::: EXCERPTED RECORDS
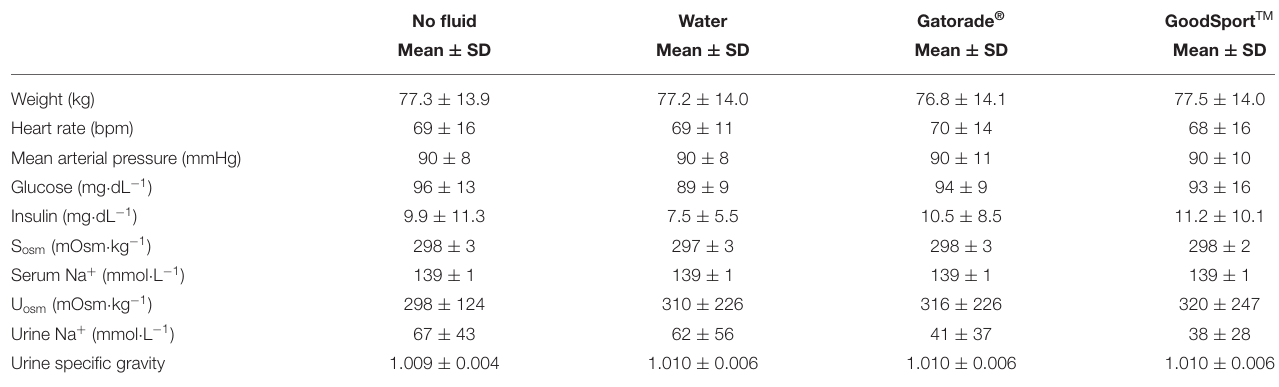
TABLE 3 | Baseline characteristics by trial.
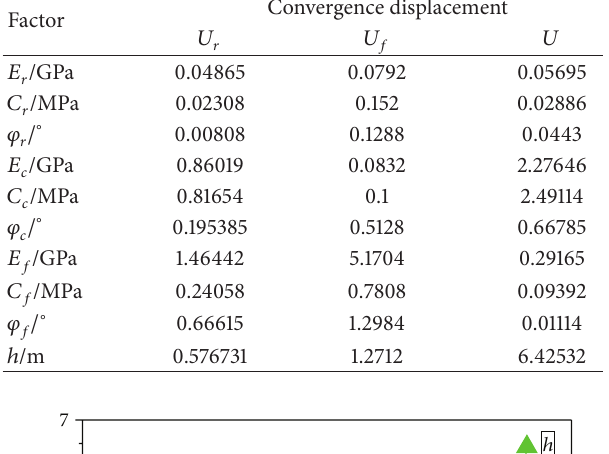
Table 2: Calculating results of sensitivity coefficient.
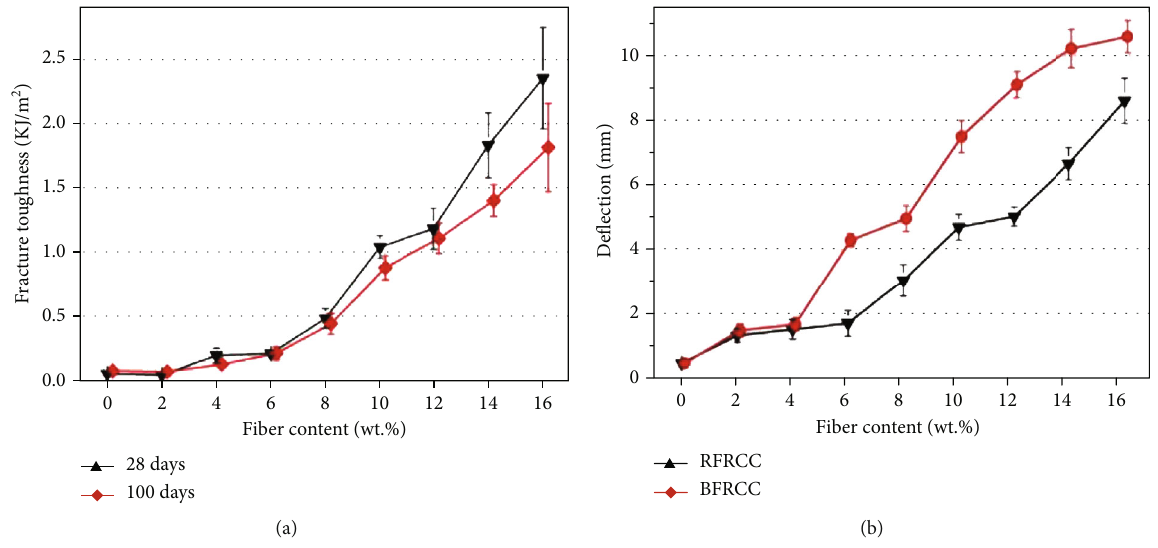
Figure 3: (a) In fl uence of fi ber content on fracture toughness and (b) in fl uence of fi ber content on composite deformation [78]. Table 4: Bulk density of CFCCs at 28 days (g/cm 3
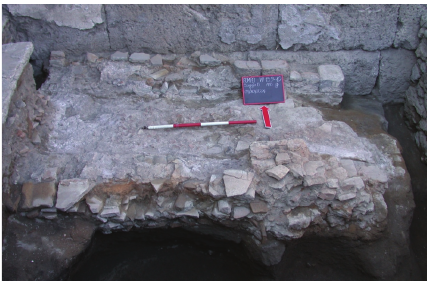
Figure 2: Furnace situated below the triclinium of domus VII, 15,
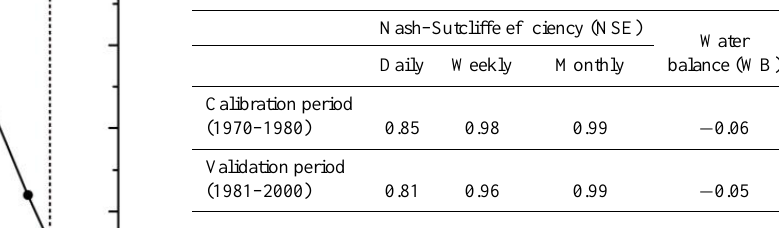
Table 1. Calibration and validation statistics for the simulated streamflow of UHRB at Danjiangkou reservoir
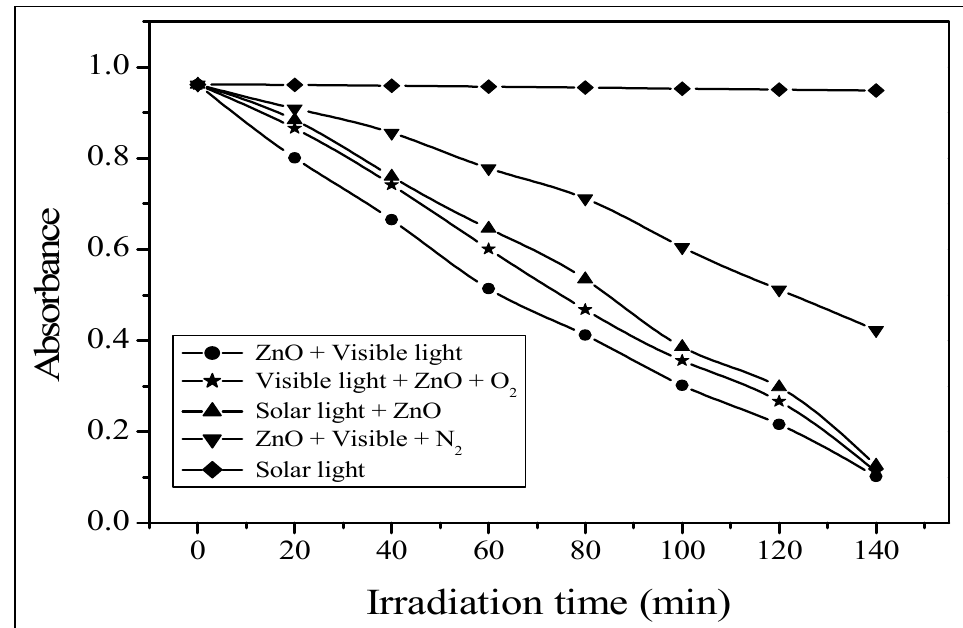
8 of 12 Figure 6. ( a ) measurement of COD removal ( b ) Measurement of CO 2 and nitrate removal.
::::::
PROBLEM DESCRIPTION: What you return must match, line for line, the records from the line containing "Figure 3: (a)" through their end, with both ends included and no pictures.

RESULT OF THE TASK:
Figure 3: (a) In fl uence of fi ber content on fracture toughness and (b) in fl uence of fi ber content on composite deformation [78]. Table 4: Bulk density of CFCCs at 28 days (g/cm 3
Figure 2: Furnace situated below the triclinium of domus VII, 15,
Table 1. Calibration and validation statistics for the simulated streamflow of UHRB at Danjiangkou reservoir
8 of 12 Figure 6. ( a ) measurement of COD removal ( b ) Measurement of CO 2 and nitrate removal.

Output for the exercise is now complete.